We found one photograph featuring women of colour. It is of a contingent of women from India in the Women’s Coronation procession that marked the coronation of George V in 1911. As we understand it, these were women who were active in India itself campaigning both for independence and for women’s rights. The Coronation procession was a non-militant event, and our film starts later and features no peaceful protests. 

We do not claim to have made no factual mistakes in the film SUFFRAGETTE, but we did consult and fact check widely in the hope that any fictional elements were not accidental.  We are happy that the debate will continue, as it must.    

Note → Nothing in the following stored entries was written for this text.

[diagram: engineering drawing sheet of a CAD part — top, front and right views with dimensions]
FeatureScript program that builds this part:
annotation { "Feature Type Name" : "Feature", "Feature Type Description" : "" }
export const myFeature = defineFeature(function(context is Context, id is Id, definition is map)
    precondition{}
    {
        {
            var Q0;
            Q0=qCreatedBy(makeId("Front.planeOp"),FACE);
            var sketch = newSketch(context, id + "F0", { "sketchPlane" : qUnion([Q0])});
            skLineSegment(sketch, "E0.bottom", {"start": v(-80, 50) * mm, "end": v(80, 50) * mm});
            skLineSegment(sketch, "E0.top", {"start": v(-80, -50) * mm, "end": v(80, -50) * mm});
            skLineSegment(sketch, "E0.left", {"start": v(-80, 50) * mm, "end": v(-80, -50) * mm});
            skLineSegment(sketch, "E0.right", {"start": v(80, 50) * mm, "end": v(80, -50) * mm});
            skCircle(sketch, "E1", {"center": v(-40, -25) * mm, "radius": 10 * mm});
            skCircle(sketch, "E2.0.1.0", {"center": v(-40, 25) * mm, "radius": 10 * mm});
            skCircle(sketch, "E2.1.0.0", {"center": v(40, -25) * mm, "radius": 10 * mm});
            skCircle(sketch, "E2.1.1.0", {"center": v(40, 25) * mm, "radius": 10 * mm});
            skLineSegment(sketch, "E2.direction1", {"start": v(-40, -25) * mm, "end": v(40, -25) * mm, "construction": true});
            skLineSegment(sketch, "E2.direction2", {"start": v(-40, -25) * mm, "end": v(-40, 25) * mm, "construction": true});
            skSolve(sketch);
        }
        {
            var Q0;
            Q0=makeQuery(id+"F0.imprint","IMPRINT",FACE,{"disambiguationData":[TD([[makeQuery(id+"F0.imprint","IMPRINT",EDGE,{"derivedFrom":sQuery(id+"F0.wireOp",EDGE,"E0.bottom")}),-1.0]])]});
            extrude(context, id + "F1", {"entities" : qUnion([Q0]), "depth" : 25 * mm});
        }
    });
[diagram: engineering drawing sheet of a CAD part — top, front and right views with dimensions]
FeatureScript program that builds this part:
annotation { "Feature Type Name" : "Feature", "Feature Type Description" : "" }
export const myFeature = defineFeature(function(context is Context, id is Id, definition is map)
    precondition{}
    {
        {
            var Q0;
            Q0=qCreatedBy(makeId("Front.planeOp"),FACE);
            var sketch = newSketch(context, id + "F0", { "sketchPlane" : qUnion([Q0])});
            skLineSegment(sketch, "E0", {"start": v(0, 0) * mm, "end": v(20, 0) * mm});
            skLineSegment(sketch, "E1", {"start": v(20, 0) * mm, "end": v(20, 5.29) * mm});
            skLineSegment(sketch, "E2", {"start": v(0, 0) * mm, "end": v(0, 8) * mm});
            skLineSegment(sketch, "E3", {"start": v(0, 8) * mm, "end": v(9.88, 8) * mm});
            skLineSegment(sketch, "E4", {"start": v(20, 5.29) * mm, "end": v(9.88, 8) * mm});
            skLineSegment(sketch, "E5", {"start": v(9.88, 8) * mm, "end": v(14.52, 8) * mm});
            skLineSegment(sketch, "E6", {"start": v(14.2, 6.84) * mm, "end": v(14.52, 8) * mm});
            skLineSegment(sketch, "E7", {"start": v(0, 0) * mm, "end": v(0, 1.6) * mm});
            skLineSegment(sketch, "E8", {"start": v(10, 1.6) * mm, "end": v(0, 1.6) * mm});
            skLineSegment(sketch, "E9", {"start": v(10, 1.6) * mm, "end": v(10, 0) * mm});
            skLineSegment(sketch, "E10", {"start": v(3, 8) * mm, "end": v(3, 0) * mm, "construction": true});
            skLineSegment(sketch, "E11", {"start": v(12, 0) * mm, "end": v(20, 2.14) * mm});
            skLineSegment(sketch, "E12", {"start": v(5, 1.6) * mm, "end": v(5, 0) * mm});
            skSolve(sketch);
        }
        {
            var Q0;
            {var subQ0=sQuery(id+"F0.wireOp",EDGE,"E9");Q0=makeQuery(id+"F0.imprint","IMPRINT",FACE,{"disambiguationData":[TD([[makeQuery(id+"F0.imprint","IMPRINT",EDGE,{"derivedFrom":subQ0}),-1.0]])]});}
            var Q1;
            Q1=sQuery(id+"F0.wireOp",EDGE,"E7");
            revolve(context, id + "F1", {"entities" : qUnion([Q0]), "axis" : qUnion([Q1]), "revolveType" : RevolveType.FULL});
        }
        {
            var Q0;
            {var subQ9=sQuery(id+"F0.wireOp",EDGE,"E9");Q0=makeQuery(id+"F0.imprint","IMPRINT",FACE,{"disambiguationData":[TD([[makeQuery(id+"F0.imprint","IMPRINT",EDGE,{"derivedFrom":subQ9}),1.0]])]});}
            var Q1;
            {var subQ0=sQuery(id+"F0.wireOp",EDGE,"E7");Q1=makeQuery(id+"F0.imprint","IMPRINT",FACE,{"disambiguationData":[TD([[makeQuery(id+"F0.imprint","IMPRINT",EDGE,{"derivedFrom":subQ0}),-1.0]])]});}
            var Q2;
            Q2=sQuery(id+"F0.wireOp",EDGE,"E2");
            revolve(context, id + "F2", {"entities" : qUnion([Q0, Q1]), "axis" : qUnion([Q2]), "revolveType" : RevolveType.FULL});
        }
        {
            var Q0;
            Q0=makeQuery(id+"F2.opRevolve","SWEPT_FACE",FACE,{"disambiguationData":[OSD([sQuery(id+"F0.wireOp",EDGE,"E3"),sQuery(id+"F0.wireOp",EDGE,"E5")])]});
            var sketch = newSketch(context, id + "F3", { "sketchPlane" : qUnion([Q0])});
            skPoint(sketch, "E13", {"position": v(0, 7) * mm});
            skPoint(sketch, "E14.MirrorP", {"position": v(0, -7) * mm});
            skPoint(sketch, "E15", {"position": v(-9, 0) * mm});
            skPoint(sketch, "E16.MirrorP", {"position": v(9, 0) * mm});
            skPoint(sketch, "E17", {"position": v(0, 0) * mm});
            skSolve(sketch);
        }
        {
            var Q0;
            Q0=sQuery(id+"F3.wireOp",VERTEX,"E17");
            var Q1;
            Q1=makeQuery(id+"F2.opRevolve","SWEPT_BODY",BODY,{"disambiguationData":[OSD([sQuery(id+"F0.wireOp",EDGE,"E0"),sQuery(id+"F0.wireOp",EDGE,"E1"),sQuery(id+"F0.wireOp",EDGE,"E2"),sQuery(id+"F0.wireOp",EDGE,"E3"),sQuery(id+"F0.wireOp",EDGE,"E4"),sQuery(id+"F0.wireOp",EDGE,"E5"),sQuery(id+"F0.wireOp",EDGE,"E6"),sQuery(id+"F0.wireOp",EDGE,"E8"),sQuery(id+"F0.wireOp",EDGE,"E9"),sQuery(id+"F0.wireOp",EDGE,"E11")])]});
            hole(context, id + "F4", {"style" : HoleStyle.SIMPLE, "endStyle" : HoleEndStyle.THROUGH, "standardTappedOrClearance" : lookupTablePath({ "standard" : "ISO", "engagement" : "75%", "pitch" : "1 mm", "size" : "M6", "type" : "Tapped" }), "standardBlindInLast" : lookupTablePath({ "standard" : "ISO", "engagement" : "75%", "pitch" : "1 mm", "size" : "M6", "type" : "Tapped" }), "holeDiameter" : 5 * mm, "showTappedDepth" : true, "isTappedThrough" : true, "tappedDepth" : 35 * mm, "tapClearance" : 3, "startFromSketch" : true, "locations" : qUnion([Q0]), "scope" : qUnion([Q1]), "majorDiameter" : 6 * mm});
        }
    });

It is worth remembering that we still know little about the majority of suffrage campaigners.  Also there is little consensus among historians of the movement on points such as the extent of working-class involvement, the impact of militancy or what finally won women the vote. There is no one agreed historical interpretation, no single ‘suffrage history.’ 

We have recently screened the film to a number of different groups in the U.S., to lively response. In discussions after seeing Suffragette, both women and men of colour voiced their feeling that scenes in the film showing civil disobedience and police violence against the women resonated with the current Black Lives Matter campaign. A Jamaican woman told us that she found echoes with her situation in the workplace. A victim of sexual violence shared how the sexual abuse storyline made her feel that her story was heard. 

Our film cannot succeed with everyone. But I do hope it provokes positive discourse and supports people’s desire to challenge inequality. We hope to run similar sessions in the UK, and to try to involve as many different groups as possible. 

Although our film SUFFRAGETTE does focus on a specific group of women, we know that the perspective is much wider. I hope that their story and their fight can still speak to our lives today. It is a local story, but with global relevance. 

This is the idea of the Twitter campaign "Inspiring Women ": finding women across the globe, through time and up to the present day, who have inspired and fought for women. Many of the most inspiring are women of colour. This campaign resonates with the film’s core message: the fight against inequality wherever, whenever. 

I hope that SUFFRAGETTE will, by provoking discussion, succeed in contributing to this fight. 

As a film-maker, I have worked in the past and will continue to campaign in the future for more diversity behind of and in front of the camera. That struggle continues: the more who join it, the better.